Each line below that contains the word "dans" must be copied.

(EXTRACTED INFORMATION Opens)

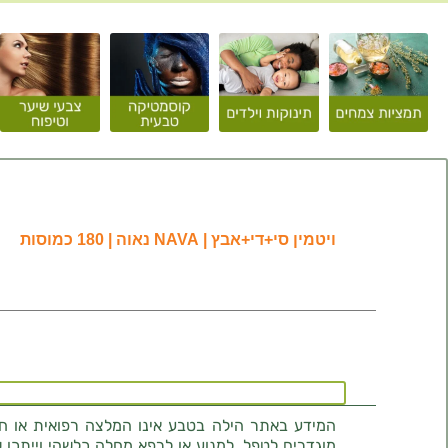
ויטמין סי+די+אבץ | NAVA נאוה | 180 כמוסות
המידע באתר הילה בטבע אינו המלצה רפואית או חוו
מוגדרים לטפל, למנוע או לרפא מחלה כלשהי וייתכן ש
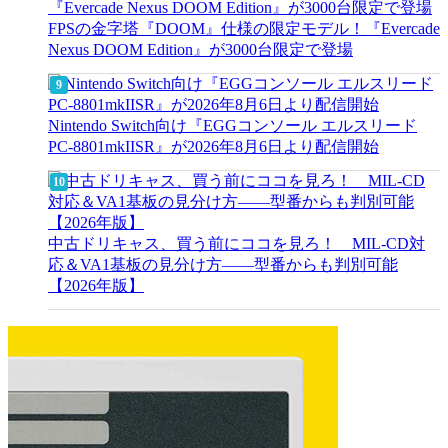
FPSの金字塔『DOOM』仕様の限定モデル！『Evercade
Nexus DOOM Edition』が3000台限定で登場
Nintendo Switch向け『EGGコンソール エルスリード
PC-8801mkIISR』が2026年8月6日より配信開始
中古ドリキャス、買う前にココを見ろ！ MIL-CD対
応＆VA1基板の見分け方——型番からも判別可能
【2026年版】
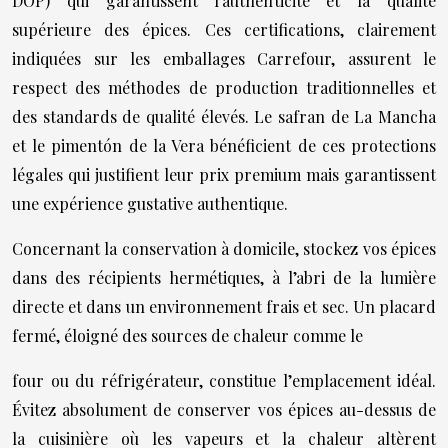
DOP) qui garantissent l’authenticité et la qualité
supérieure des épices. Ces certifications, clairement
indiquées sur les emballages Carrefour, assurent le
respect des méthodes de production traditionnelles et
des standards de qualité élevés. Le safran de La Mancha
et le pimentón de la Vera bénéficient de ces protections
légales qui justifient leur prix premium mais garantissent
une expérience gustative authentique.
Concernant la conservation à domicile, stockez vos épices
dans des récipients hermétiques, à l’abri de la lumière
directe et dans un environnement frais et sec. Un placard
fermé, éloigné des sources de chaleur comme le
four ou du réfrigérateur, constitue l’emplacement idéal.
Évitez absolument de conserver vos épices au-dessus de
la cuisinière où les vapeurs et la chaleur altèrent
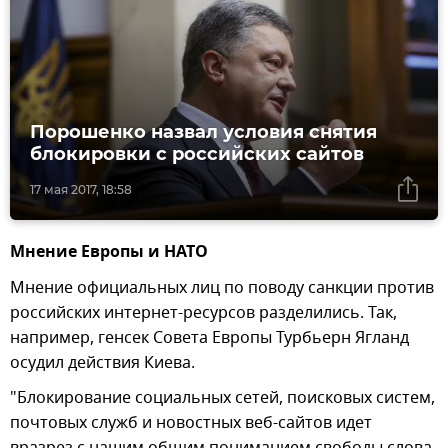
Порошенко назвал условия снятия
блокировки с российских сайтов
17 мая 2017, 18:58
Мнение Европы и НАТО
Мнение официальных лиц по поводу санкции против
российских интернет-ресурсов разделились. Так,
например, генсек Совета Европы Турбьерн Ягланд
осудил действия Киева.
"Блокирование социальных сетей, поисковых систем,
почтовых служб и новостных веб-сайтов идет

(EXTRACTED INFORMATION Closes)

__ANSWER TO THE PROBLEM__.
dans des récipients hermétiques, à l’abri de la lumière
directe et dans un environnement frais et sec. Un placard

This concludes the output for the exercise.